On Monday, July 12, 2021, the US government allowed shipments of liquefied petroleum gas (LPG) to Venezuela, which is mainly used as cooking fuel, amid a general shortage.
Although preparing meals with coal or wood was a common practice only in ancient times, the lack of household gas made this sporadic habit the only alternative for many Venezuelans.
Venezuela has the world’s largest oil reserves, but the economic crisis in which it has sunk, exacerbated by a series of sanctions from the United States, has made derivative resources such as gasoline and liquefied petroleum gas scarce.
In an expected move to change US policy with the new Joe Biden administration toward Venezuela, that country’s government on Monday allowed shipments of liquefied petroleum gas to the South American country, also known as propane.
This move, significantly, does not allow PDVSA to “swap” the crude oil for any potential imports of cooking gas.
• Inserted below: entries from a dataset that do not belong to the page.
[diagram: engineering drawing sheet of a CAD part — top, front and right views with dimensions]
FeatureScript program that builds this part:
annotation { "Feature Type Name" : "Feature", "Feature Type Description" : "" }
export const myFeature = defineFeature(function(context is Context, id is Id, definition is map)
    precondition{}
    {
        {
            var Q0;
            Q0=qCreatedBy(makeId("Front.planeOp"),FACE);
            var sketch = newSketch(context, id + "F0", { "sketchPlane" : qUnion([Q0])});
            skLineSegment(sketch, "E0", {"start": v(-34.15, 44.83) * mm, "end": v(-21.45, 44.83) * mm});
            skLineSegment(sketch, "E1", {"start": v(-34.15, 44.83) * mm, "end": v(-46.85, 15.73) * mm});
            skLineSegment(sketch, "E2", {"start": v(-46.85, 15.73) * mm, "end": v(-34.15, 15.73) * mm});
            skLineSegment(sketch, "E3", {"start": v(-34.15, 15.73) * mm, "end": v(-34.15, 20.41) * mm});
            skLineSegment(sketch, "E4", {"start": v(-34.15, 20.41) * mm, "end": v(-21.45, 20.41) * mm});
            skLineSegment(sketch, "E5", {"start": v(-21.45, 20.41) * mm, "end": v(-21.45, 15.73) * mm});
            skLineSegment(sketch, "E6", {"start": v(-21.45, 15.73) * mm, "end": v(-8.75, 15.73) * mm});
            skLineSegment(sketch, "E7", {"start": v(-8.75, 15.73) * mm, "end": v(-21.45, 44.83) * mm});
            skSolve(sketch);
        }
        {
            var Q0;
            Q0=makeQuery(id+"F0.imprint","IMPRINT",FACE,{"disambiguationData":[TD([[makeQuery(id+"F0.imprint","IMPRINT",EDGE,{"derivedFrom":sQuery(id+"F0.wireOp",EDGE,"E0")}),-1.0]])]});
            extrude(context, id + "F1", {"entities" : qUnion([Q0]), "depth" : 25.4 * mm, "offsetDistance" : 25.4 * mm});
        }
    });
The Maduro government will have to pay potential suppliers in cash, not in kind. https://t.co/XCYSzsir3T
– Luke Cohen 12 July 2021
However, the rule is limited to non-US companies, which will no longer run the risk of being penalized for doing direct business with the state-owned Petroleos de Venezuela (PDVSA).
Sanctions relief at a tense political moment
While allowing companies to export propane to the South American country is one step that could ease shortages that have prompted people to cook on charcoal or wood-burning grills, the US move was announced at a tense political moment.
This Monday, opposition leaders claimed they were the target of Nicolas Maduro’s security forces in an attempt to arrest opposition leader Juan Guaido. The bloc said it arbitrarily detained former MP Freddy Guevara, and later, the Attorney General’s Office confirmed this.
Under President Donald Trump’s administration, the United States imposed severe sanctions that sought to impeach Maduro. These restrictions have made it difficult for Venezuela to develop, sell, or transport its oil, the backbone of its economy. The European Union also imposed sanctions.